You’ve got a bit with Trevor Noah on The Daily Show where you’re constantly educating him about women’s issues. Please tell me that Trevor knows a bit more about women than he lets on, on the show.
Oh, yeah. It’s fun. It’s more like he’s just being the foil. I do think in general men think they know stuff about women and then I’m like, “You have no idea.” I think they can all use education. Women, we’re really nice about a lot of the stuff that happens to us. We [protect] the rest of the world from having to hear the horrors of our daily existence, you know? I don’t want to do that anymore. I don’t want to stop saying the ugly stuff that’s happening to me just because it hurts your male ears.
You’ve got your own stand-up special coming to HBO so you’ve officially made it.
I was so nervous. The last couple weeks before taping the special I’ve never been so uncomfortable. I felt like the way I feel like most girls feel about when they’re approaching their wedding. That’s how I felt about the special. I was putting a lot of pressure on myself to deliver. Having an HBO special is a big deal in my head. It’s the gold standard. Like what we were talking about earlier, I haven’t been doing this very long and I didn’t want people to look at it and be like, “Why did they give her a special?”
You’ve done plenty of stand-up but how do you go about pacing a stand-up special?
It’s interesting because I was learning all of this for the first time this time. The set you might do at a club when you’re preparing for the special is probably going to be in a different order than the set that you do when you tape the special. [At the club] you’re trying to get them on your side immediately. The special is more about you. You want to start with something that’s like, “Hey, this is who I am.” Then you want to bring people in … It’s going to sound like I’m hunting soon. You want to lure people in and then get them on your side and then be like, “I believe she’s funny, now I’m ready to hear some of the crazier, more extreme points of view.”
How low are you running on Trump food comparisons right now?
I think we ran out of them a long time ago. They need to invent new vegetables so that we can be like, “He’s a rotten …” whatever kind of new squash they invent or something like that. We need to get the farming community involved.
Is there anything you would like to cover right now that doesn’t have to do with Trump or politics or terrible things? Maybe like male rompers or something?

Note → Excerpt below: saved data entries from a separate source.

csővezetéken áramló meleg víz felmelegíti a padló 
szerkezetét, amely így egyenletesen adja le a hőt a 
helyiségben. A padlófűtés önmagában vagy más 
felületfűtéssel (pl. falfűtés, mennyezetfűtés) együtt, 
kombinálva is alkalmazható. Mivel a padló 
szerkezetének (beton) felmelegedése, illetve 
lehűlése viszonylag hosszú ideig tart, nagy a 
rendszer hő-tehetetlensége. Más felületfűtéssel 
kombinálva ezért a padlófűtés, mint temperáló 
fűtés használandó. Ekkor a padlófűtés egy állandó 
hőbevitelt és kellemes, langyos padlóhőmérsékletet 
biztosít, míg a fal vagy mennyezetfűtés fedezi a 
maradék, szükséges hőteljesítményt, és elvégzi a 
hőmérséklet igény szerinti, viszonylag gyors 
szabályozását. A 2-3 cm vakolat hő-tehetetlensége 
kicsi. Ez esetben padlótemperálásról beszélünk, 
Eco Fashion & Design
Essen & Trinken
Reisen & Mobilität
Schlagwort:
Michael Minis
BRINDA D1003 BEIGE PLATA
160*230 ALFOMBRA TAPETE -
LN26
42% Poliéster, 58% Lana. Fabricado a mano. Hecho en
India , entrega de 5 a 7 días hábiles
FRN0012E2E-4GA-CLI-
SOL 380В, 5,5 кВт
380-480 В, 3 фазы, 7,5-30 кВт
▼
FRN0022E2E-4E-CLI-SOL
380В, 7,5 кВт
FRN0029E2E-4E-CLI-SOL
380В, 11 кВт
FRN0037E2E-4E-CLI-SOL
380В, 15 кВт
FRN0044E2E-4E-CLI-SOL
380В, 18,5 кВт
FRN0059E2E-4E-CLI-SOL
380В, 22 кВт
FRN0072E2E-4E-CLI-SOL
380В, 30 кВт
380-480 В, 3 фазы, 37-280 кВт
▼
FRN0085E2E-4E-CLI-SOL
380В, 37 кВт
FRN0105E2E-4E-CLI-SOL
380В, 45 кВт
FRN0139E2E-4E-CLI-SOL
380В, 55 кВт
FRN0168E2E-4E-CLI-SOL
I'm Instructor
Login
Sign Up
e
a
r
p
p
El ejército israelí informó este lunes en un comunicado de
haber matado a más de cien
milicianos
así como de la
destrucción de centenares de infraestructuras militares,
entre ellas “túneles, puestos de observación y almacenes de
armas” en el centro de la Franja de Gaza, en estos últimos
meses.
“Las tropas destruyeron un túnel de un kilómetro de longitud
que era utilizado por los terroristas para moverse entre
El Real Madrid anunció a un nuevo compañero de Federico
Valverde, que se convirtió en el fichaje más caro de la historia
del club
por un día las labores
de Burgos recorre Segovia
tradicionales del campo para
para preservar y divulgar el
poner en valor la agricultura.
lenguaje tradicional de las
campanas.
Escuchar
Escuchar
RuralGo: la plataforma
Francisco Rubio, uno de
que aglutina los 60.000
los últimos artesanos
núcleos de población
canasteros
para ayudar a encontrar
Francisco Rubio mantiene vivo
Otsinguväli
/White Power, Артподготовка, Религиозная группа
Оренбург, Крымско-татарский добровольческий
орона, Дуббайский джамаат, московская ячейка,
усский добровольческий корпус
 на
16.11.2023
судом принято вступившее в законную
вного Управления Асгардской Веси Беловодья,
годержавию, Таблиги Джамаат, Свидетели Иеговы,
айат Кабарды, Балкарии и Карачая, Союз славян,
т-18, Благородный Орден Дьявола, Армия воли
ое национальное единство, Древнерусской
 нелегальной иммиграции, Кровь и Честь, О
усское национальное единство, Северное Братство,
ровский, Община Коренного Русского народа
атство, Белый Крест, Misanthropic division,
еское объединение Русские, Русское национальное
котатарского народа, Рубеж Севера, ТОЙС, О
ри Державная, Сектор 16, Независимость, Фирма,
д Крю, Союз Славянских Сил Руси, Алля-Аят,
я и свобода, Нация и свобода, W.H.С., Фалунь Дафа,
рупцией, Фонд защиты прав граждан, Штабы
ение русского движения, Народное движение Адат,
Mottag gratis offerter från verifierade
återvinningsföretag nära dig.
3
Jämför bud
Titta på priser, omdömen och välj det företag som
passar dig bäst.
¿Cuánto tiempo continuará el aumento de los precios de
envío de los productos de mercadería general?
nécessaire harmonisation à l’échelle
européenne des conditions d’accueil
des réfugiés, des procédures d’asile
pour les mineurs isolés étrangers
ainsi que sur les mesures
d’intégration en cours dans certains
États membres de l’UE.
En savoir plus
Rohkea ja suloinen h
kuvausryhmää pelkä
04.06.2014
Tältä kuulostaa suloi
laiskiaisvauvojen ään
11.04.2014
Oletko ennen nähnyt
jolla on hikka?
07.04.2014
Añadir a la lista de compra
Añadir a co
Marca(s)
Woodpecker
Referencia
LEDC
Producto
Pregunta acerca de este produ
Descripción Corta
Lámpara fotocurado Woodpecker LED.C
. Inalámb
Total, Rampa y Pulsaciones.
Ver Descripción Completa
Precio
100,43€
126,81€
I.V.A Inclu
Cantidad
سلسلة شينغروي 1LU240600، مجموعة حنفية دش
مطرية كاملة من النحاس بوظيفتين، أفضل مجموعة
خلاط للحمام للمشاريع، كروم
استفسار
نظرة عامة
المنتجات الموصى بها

I’m against any romper. This, to me, is a non-sex issue. Babies wear rompers or romper-similar outfits but they have little snaps at the bottom so they can go to the bathroom. They can get changed or whatever. The idea of a romper [on an adult] is absolute insanity to me. They look good on one percent of the population and even then looking good is, I think, a stretch. Outlaw it. There’s no reason for it.
I’m getting the feeling that maybe this could be the next segment on The Daily Show.
I think we can really make a difference here.